Postmodernism as a combinatorial art has brought this algorithmic model. Once the competition in literature was only between people, now we have a new competition, with Artificial Intelligence (AI). As for information, this new machine surpasses even the most encyclopedic postmodern writer. Therefore, it makes no sense to compete with technology in the work of information. We were lucky to be the smartest on the planet. We must now accept that AI is ahead of us, and that, as one of the CEOs said, no child born from now on will be more intelligent than Artificial Intelligence. Kazuo Ishiguro (“Klara and the Sun”, 2021) and Olga Ravn (“The Employees”, 2020) have already successfully thematized this new challenge: humans versus humanoids.
Let’s not forget that postmodernism was information.

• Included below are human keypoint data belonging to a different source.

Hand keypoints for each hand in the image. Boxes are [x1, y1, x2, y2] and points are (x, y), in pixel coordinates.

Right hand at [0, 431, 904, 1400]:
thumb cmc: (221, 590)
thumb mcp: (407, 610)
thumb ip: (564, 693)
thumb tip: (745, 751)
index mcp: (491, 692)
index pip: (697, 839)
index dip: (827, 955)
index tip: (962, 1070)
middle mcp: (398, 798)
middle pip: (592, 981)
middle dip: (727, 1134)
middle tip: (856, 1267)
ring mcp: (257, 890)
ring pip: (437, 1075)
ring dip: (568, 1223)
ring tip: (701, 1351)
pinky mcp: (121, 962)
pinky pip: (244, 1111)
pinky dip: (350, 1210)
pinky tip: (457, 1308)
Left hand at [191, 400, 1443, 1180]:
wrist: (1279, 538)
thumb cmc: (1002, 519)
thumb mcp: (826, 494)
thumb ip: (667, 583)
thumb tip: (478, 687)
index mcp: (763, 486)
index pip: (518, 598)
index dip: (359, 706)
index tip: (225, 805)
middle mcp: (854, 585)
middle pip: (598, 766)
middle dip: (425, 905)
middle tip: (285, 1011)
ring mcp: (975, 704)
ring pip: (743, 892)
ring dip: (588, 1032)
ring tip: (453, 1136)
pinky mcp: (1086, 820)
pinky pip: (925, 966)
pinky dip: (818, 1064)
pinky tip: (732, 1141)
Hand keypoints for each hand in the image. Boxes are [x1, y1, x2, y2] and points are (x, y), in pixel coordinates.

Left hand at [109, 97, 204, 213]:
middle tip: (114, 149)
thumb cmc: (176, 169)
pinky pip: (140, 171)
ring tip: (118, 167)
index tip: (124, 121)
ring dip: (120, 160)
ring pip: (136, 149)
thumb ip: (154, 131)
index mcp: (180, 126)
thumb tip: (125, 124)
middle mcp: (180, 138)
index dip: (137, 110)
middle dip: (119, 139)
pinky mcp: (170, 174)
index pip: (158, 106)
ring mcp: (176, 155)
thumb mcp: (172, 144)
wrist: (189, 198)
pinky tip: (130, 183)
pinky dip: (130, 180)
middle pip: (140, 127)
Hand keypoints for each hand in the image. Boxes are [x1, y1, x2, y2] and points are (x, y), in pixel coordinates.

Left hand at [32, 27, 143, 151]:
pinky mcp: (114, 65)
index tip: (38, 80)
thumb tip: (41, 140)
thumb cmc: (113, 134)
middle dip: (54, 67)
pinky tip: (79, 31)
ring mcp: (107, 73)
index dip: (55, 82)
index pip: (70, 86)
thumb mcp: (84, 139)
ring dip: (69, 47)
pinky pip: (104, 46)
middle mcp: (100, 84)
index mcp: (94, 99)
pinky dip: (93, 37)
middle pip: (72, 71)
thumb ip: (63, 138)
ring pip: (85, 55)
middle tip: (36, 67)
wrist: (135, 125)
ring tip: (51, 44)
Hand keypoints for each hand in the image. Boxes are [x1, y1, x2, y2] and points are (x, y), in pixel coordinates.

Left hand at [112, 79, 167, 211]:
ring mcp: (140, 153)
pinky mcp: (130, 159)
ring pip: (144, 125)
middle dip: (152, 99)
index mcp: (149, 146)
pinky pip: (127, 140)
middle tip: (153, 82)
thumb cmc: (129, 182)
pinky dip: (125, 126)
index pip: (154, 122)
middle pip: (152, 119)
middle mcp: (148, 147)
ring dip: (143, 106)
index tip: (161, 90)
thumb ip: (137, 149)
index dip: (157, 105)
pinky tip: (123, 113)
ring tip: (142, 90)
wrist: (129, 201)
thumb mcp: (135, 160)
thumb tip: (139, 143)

Now information has been taken over by technology. We know the challenge that awaits us, but we don’t know how we will face it as writers. In an interview towards the end of his life, Martin Heidegger said that cybernetics will replace philosophy. What artificial intelligence will do to literature is difficult to say today, but let’s ask: Will there be a second death of the author, after what Roland Barthes declared (La mort de l’auteur, 1967)? Will the book be written by AI, or by me? In what way am I better than AI? Since I have invented something that is more intelligent than me, will AI be able to invent something more intelligent than itself?
These will be the questions that will become dominant themes in tomorrow’s literature. So, for everything we ask today, we will receive the answers tomorrow. Meanwhile, since narration is an anthropological necessity, man will walk through the narrative forests of three worlds: the material world, the spiritual world, and the artificial world.
Lecture read at the International Seminar on Albanian Language, Literature and Culture, on August 27, 2025, at the Faculty of Philology, University of Prishtina. Published with permission of the author.